What to do:
Below are several records. Retype exactly those lines running from the one with "left eye: (55, 107)" through the one with "right shoulder: (757, 205)", end lines included, and no others.

Record extracts:
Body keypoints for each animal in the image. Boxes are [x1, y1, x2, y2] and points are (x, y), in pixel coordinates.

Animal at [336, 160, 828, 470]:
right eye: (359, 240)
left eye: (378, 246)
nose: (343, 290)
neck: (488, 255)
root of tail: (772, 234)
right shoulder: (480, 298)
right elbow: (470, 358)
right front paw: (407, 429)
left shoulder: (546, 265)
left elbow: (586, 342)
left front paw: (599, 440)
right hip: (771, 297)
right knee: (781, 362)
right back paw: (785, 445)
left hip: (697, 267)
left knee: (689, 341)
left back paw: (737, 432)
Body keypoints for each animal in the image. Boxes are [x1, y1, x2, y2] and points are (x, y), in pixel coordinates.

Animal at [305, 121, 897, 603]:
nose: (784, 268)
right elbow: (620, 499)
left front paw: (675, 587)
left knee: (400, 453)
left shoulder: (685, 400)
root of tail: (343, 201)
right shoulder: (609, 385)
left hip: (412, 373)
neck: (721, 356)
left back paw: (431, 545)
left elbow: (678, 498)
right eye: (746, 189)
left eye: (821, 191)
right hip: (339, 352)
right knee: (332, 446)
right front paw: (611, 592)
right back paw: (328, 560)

--

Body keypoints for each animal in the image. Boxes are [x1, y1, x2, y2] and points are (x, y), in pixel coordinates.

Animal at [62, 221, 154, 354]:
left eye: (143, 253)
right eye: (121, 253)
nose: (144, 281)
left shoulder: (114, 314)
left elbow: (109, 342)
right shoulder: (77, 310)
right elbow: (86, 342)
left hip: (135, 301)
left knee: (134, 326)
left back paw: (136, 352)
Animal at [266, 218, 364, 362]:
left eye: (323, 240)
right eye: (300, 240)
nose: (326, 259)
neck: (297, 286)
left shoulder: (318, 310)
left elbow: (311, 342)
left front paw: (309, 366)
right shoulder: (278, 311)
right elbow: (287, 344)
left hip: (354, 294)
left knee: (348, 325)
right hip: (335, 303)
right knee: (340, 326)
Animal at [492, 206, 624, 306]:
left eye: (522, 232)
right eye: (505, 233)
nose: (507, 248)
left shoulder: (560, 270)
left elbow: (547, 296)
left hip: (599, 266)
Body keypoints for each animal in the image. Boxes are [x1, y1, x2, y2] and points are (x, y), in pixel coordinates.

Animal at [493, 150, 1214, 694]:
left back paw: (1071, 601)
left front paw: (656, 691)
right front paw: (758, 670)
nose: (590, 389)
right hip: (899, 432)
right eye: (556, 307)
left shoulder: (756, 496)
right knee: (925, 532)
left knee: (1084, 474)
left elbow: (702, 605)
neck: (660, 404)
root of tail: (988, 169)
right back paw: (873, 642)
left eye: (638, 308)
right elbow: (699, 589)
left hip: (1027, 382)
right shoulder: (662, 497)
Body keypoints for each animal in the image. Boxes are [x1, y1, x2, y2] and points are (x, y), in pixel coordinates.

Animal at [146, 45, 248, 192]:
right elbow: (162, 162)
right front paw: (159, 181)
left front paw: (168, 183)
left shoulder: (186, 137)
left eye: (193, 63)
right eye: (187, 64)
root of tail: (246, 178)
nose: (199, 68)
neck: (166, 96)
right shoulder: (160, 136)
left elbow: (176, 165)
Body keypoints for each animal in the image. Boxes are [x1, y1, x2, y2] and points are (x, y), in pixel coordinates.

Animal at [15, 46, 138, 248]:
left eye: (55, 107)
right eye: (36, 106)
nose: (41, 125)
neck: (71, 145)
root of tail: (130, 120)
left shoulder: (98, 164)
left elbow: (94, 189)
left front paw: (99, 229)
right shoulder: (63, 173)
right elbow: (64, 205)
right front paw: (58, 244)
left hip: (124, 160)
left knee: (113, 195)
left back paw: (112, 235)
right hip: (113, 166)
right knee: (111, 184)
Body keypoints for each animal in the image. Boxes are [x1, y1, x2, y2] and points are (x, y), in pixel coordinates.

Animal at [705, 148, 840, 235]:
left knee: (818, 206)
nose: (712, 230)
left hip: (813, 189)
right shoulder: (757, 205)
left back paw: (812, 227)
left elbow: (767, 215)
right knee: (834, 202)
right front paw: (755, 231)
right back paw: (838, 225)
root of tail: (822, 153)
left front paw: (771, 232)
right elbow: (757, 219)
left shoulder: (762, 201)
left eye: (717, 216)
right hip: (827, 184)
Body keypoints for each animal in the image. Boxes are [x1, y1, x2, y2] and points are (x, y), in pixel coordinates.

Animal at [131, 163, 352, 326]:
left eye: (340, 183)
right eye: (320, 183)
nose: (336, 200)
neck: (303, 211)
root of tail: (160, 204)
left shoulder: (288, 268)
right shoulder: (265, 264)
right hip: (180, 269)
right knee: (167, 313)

---

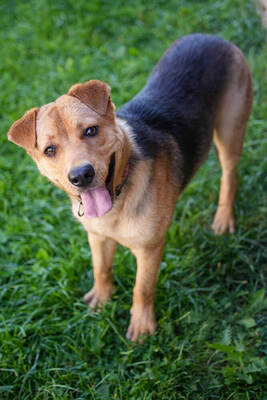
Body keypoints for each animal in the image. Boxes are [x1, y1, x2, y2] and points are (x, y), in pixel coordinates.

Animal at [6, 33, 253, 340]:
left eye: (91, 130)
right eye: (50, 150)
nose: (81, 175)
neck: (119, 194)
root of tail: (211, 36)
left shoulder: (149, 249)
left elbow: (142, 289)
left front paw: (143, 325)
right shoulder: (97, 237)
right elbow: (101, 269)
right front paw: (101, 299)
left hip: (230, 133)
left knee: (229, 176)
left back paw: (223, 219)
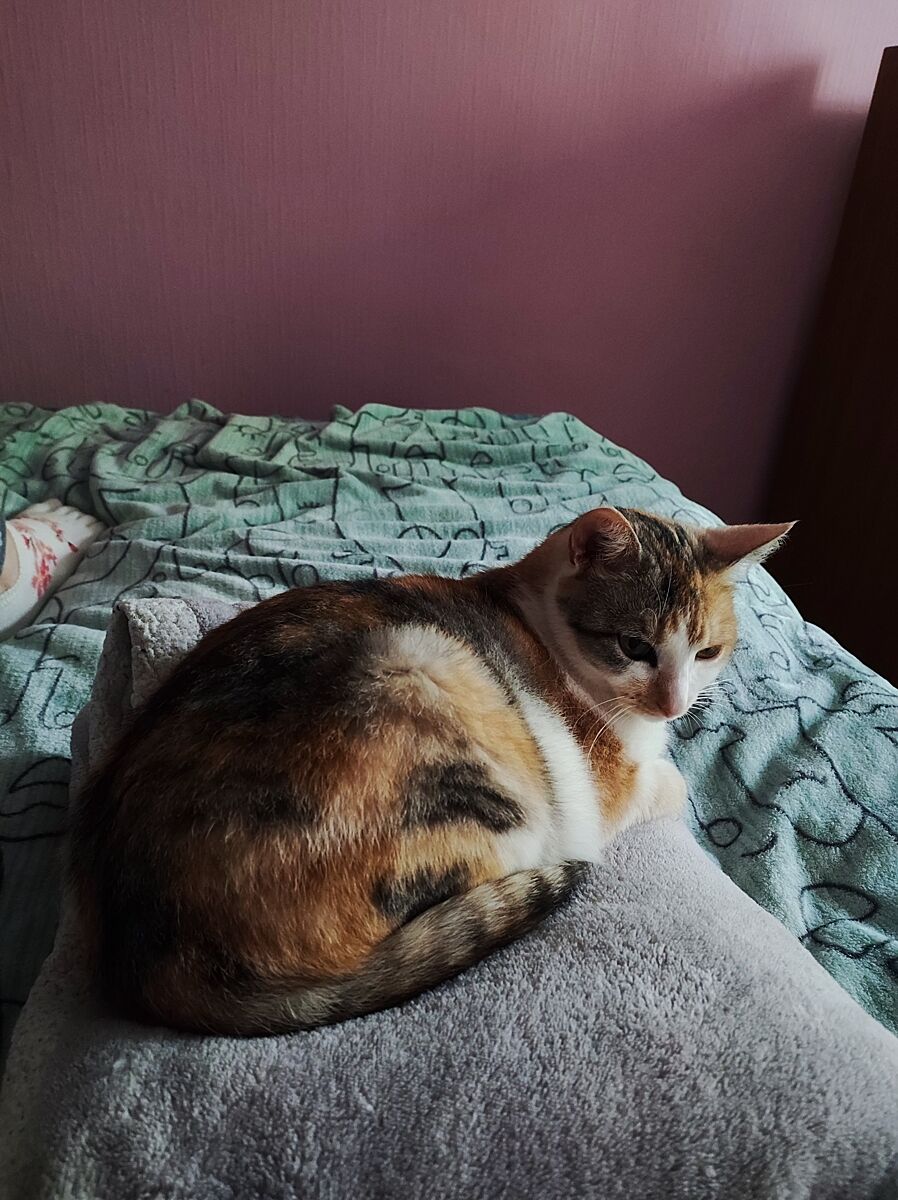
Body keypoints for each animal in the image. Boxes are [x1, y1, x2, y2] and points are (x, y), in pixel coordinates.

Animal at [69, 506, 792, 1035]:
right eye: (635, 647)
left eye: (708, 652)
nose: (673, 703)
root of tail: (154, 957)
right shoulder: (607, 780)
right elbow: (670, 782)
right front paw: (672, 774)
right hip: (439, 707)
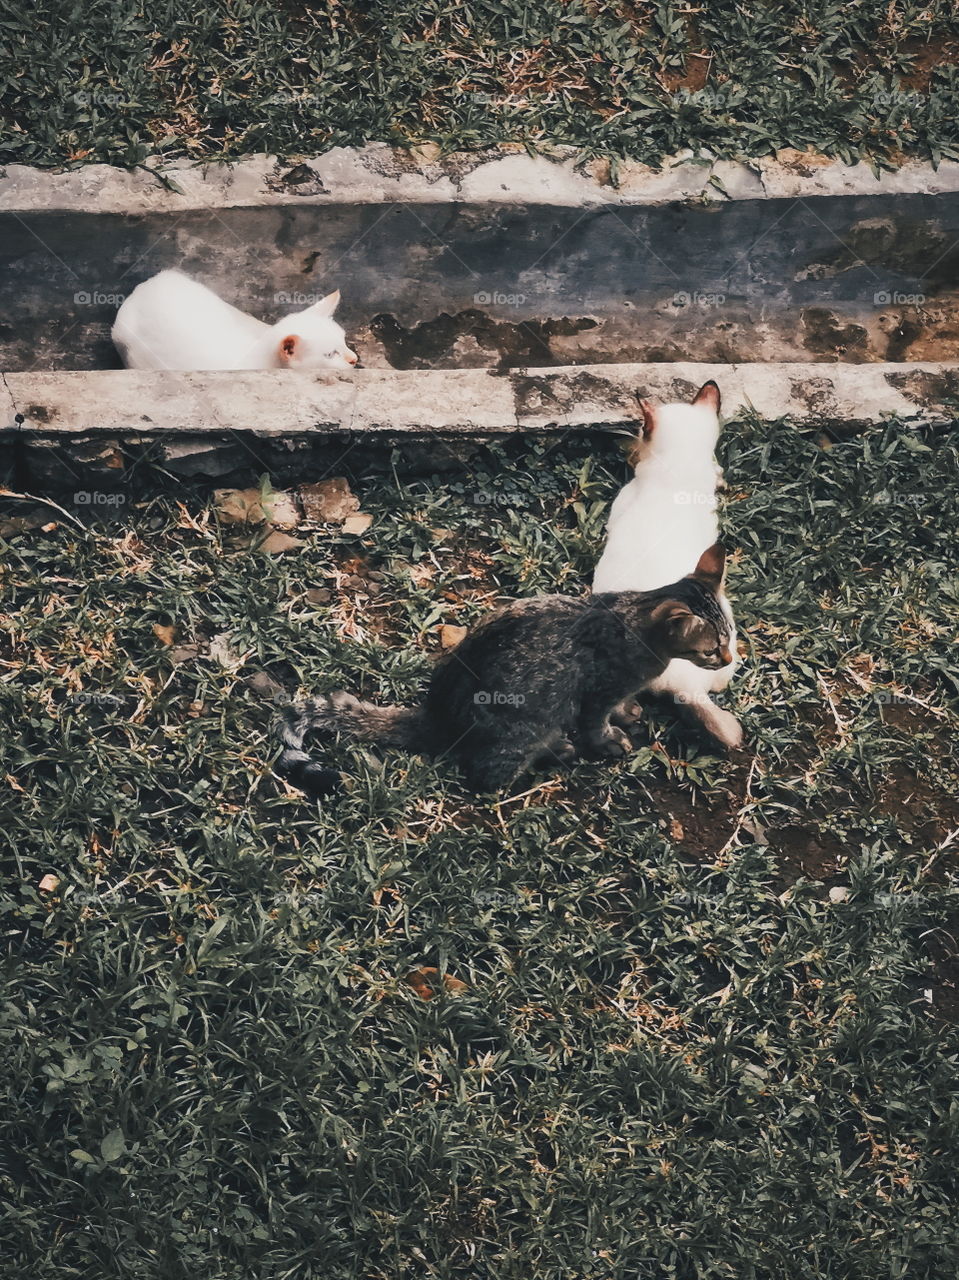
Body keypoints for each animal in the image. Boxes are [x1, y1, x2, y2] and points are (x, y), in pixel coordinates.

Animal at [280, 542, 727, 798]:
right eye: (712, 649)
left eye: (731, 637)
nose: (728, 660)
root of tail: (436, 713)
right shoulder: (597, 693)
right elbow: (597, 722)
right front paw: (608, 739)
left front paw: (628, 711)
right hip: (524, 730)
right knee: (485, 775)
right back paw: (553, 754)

Final answer:
left eye: (55, 107)
right eye: (36, 106)
nose: (41, 125)
neck: (71, 145)
root of tail: (130, 120)
left shoulder: (98, 164)
left elbow: (94, 189)
left front paw: (99, 229)
right shoulder: (63, 173)
right elbow: (64, 205)
right front paw: (58, 244)
left hip: (124, 160)
left knee: (113, 195)
left back paw: (112, 235)
right hip: (113, 166)
right knee: (111, 184)
Body keypoints for each animal in the image. Boxes are [x1, y1, x2, y2] and points are (x, y), in pixel coordinates.

Animal at [705, 148, 840, 235]:
left knee: (818, 206)
nose: (712, 230)
left hip: (813, 189)
right shoulder: (757, 205)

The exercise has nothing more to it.